We build a self that stays safe instead. Competent, contained, useful.
A protector part emerges to make sure bad things don’t happen again.
Once established, that part can keep doing its job for decades, long after the danger has passed. That part is still 8 years old; it does not know we are now 54.
It does not know we are safe now.
And it certainly does not want us making a giant arse of ourselves on Instagram and ruining my career and my life. (It can be a bit dramatic sometimes.)
Who do you think you are is a question about safety. The part is not making an accurate assessment of whether I am allowed to do this or whether it’s actually a good idea. It is reaching for the most powerful thing it knows to stop me from walking towards exposure.
And shame is powerful. Shame has stopped more people from showing up as themselves than fear of failure ever has.
It was shame that kept me pretending to be straight for so long.
So the work was not to argue with the part, or to drown it out with affirmations, or to grit my teeth and override it.

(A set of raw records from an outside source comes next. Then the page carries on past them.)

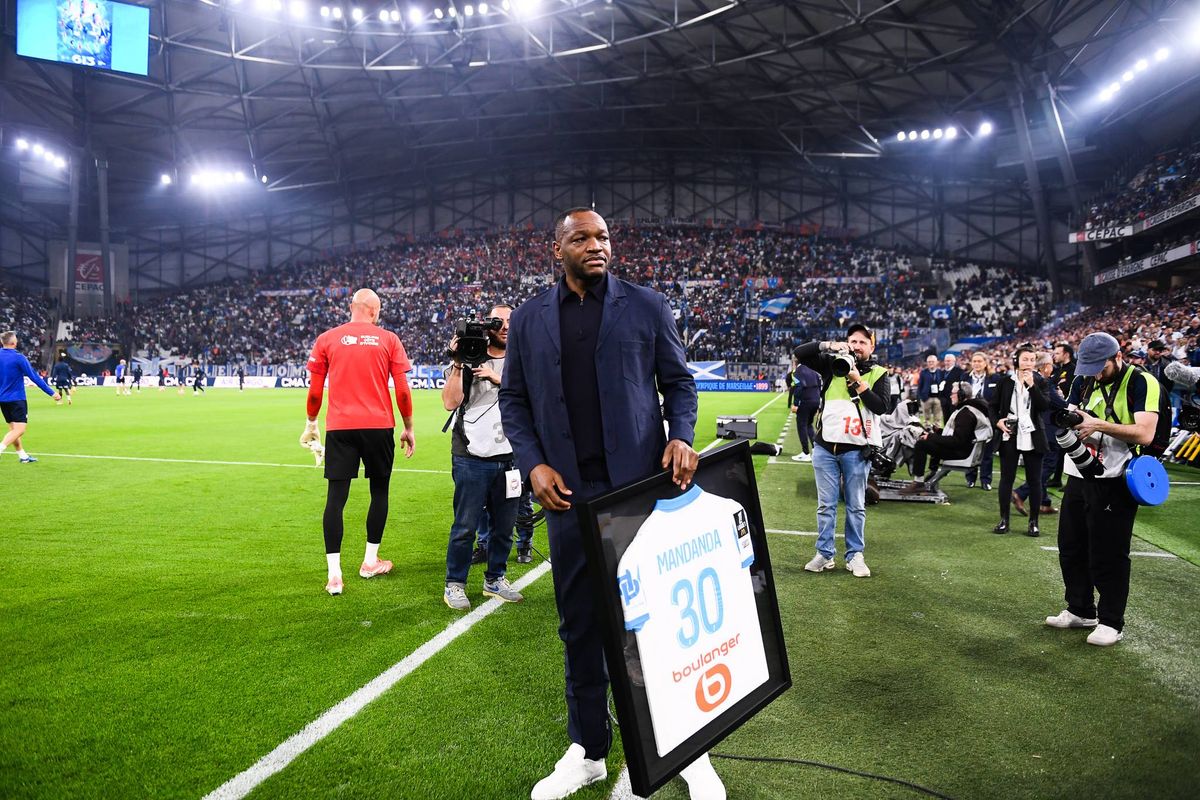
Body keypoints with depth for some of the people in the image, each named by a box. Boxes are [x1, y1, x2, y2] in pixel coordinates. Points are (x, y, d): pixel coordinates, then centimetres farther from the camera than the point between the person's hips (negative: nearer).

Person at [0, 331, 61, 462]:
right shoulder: (18, 358, -14)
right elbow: (35, 377, -14)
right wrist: (52, 393, -10)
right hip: (16, 399, -7)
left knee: (13, 428, 15)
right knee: (20, 429, -8)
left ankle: (22, 455, 21)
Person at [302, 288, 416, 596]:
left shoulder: (326, 340, 5)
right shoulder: (389, 340, 3)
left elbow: (315, 391, 6)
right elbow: (403, 391, 0)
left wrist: (311, 424, 20)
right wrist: (408, 428, 11)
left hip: (339, 427, 1)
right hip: (379, 426, 0)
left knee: (336, 496, 1)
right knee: (379, 490, 15)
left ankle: (334, 574, -2)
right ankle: (370, 561, 24)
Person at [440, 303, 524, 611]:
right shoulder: (470, 358, 2)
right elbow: (450, 402, -7)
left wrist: (497, 378, -10)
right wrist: (458, 364, -14)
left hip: (509, 458, 4)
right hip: (472, 458, -4)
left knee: (504, 525, 11)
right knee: (465, 526, 0)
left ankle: (495, 579, 27)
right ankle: (454, 585, 13)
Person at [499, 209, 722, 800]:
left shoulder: (646, 306, 3)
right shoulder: (528, 319, 8)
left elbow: (678, 381, 6)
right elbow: (513, 400, 10)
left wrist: (681, 436, -12)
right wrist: (533, 464, -5)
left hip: (642, 485, -1)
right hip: (569, 492, 2)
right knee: (580, 625, 11)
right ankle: (587, 751, 28)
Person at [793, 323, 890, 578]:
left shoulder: (877, 374, 4)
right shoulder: (832, 364, 7)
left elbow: (881, 407, -10)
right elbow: (800, 353, 0)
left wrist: (858, 382, -15)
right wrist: (828, 345, -11)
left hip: (856, 449, -1)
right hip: (825, 447, 1)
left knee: (856, 506, 7)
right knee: (826, 505, 7)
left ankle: (855, 555, 18)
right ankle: (824, 554, 16)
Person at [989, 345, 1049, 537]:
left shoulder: (1039, 381, 2)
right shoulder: (1006, 381, 3)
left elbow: (1045, 406, -12)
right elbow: (993, 406, 10)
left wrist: (1032, 385, -18)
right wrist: (997, 421, -7)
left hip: (1032, 437, 0)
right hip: (1009, 436, 0)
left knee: (1034, 480, 3)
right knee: (1006, 478, 4)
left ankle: (1033, 521, 11)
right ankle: (1004, 519, 12)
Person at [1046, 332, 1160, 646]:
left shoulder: (1142, 383, -11)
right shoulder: (1083, 381, 9)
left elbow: (1145, 433, -21)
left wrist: (1099, 425, -28)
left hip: (1114, 482, -7)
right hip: (1079, 476, 7)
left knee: (1108, 555, 0)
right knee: (1070, 546, 14)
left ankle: (1111, 622, 15)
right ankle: (1080, 611, 31)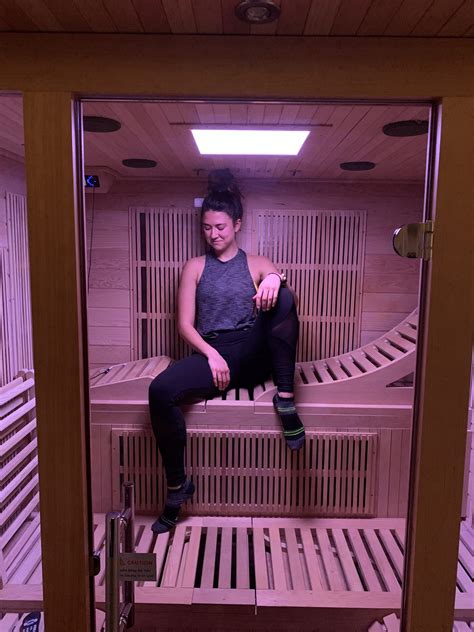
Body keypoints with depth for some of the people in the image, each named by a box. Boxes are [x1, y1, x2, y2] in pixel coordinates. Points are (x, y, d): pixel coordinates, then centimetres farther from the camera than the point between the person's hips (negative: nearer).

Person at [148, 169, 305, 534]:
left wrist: (274, 279, -36)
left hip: (256, 353, 0)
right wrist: (211, 354, -11)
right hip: (213, 353, 1)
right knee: (160, 390, -28)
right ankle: (177, 486, -10)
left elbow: (274, 276, -10)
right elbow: (185, 324, 6)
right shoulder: (195, 267, 14)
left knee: (282, 299, -27)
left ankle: (286, 400, -25)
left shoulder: (256, 265, 15)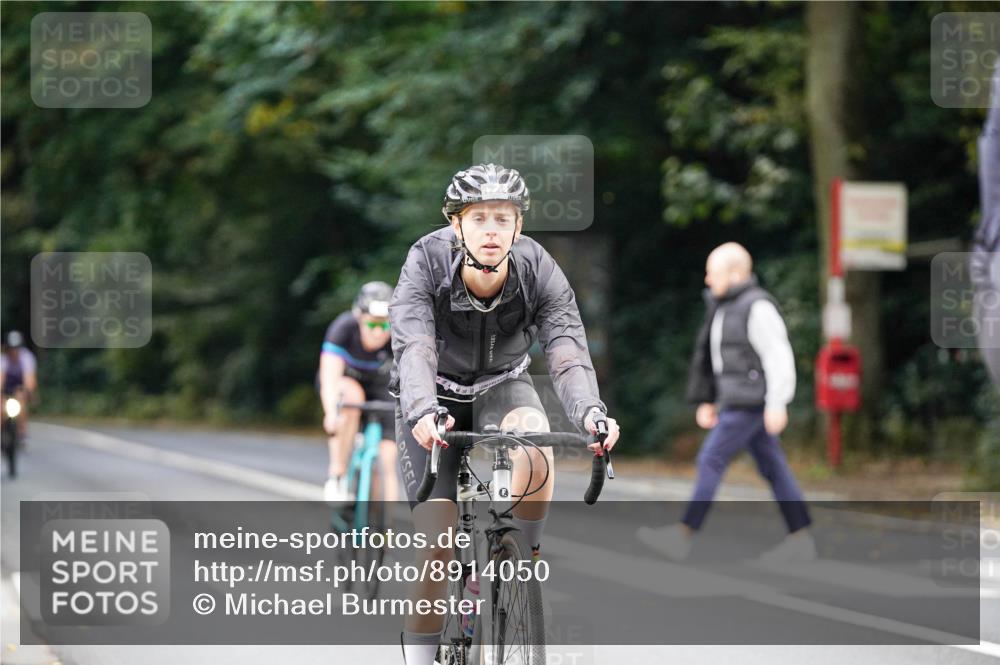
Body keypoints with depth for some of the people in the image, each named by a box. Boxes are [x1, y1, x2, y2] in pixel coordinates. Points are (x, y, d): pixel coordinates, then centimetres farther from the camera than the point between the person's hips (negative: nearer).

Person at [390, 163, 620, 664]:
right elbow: (414, 349, -40)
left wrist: (590, 412, -54)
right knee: (438, 543, -15)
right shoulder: (427, 265, -28)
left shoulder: (539, 271, -23)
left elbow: (568, 352, -34)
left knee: (535, 445, -35)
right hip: (435, 398, -1)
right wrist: (423, 414, -60)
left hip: (501, 387, 1)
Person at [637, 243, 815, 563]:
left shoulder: (757, 307, -15)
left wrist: (777, 404, -22)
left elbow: (778, 356, -18)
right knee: (772, 467, 9)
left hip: (752, 400, -10)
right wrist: (706, 402, 18)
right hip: (737, 399, 10)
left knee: (711, 460, -9)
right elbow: (713, 357, 19)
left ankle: (681, 536, -8)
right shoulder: (724, 307, 14)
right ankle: (801, 541, 11)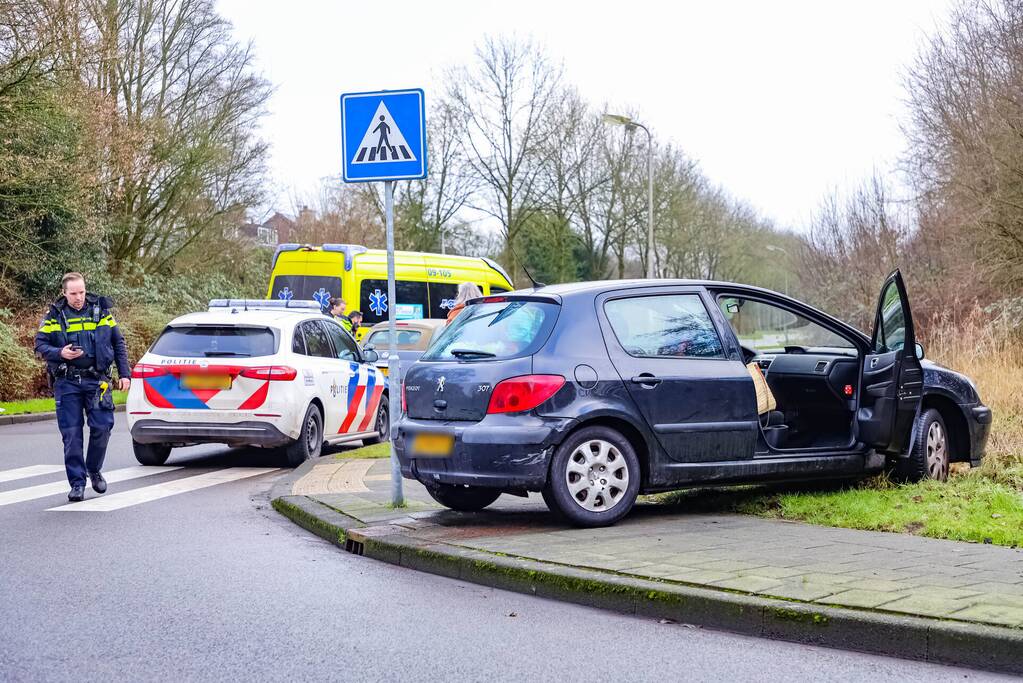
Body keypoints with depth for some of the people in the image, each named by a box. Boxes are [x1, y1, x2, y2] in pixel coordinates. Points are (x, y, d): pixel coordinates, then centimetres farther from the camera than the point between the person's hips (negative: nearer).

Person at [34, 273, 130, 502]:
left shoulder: (101, 311, 7)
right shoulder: (55, 316, 3)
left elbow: (119, 344, 12)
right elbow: (40, 345, 1)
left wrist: (124, 373, 7)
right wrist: (60, 353, -18)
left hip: (97, 380, 1)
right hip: (67, 382, -1)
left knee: (102, 428, -5)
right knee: (71, 434, -2)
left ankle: (94, 470, 20)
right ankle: (77, 483, 7)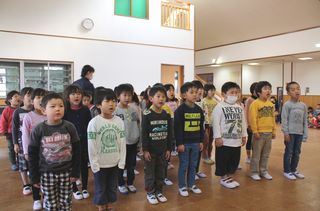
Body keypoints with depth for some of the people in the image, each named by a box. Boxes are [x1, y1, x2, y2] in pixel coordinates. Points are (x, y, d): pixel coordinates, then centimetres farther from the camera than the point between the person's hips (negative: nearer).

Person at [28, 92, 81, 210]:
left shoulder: (70, 127, -6)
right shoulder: (38, 130, -9)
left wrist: (76, 172, -2)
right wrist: (34, 176, -1)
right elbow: (32, 154, -2)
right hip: (47, 174, 0)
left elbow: (76, 151, -1)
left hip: (66, 172, 1)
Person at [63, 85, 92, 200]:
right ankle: (75, 189, 26)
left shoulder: (85, 110, -1)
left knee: (84, 164, 12)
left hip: (84, 141, 2)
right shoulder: (65, 111, -7)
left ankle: (85, 188, 28)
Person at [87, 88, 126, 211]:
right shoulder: (94, 122, -15)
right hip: (100, 164, -3)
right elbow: (91, 146, -12)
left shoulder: (119, 121, -5)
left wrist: (121, 162, -2)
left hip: (114, 163, 3)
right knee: (100, 189, 13)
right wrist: (94, 165, -11)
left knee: (112, 188, 19)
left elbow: (122, 144, -1)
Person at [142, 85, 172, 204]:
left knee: (160, 171, 15)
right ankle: (150, 192, 23)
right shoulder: (147, 115, -12)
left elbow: (169, 133, 6)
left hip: (163, 149, 4)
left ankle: (158, 191, 30)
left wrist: (168, 149, 5)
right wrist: (145, 150, -13)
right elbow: (144, 134, -12)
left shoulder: (167, 115, 1)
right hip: (150, 149, -4)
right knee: (149, 172, 8)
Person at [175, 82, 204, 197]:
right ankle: (182, 186, 20)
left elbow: (201, 126, 12)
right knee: (183, 165, 6)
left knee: (193, 165, 15)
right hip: (184, 143, -5)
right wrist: (179, 143, -15)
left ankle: (191, 184, 31)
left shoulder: (199, 109, 6)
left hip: (195, 142, 6)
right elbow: (177, 128, -14)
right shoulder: (180, 109, -12)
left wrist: (201, 141, 11)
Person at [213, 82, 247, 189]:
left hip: (236, 141, 6)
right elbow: (216, 123, -14)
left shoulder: (239, 107, 9)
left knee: (235, 160, 15)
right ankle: (223, 178, 21)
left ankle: (229, 177, 30)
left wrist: (244, 135, 13)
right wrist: (217, 137, -16)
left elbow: (243, 122, 15)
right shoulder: (219, 107, -11)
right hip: (224, 141, -6)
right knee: (223, 161, 4)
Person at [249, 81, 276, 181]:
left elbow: (273, 118, 14)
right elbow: (253, 119, -14)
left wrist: (274, 131, 13)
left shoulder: (271, 104, 9)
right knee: (256, 154, 3)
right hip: (259, 133, -6)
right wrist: (255, 131, -16)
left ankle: (264, 171, 28)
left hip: (269, 133, 6)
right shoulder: (255, 103, -11)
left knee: (266, 154, 15)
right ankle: (254, 172, 15)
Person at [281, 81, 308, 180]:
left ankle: (294, 170, 28)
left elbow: (305, 121, 9)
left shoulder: (303, 105, 6)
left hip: (299, 133, 5)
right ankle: (287, 171, 15)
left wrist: (305, 134, 6)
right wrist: (286, 133, -13)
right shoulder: (287, 105, -9)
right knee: (289, 152, 3)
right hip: (290, 132, -5)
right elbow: (284, 120, -11)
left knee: (297, 153, 14)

The work was to let it know I had heard it and that I understood what it was afraid of.
That is a very different thing from pushing past it. Turning towards it and bringing it with me is how it slowly learns that the world has changed.
I posted the video.
You probably have your own version of this.
And you will have a voice that tells you exactly who you think you are, and is very sure you are not allowed to become anyone else.
The next time you hear it, do not push past it, and do not obey it.
Try turning towards it, allowing it, and asking it what it is afraid of.
It might have been waiting a long time for someone to ask.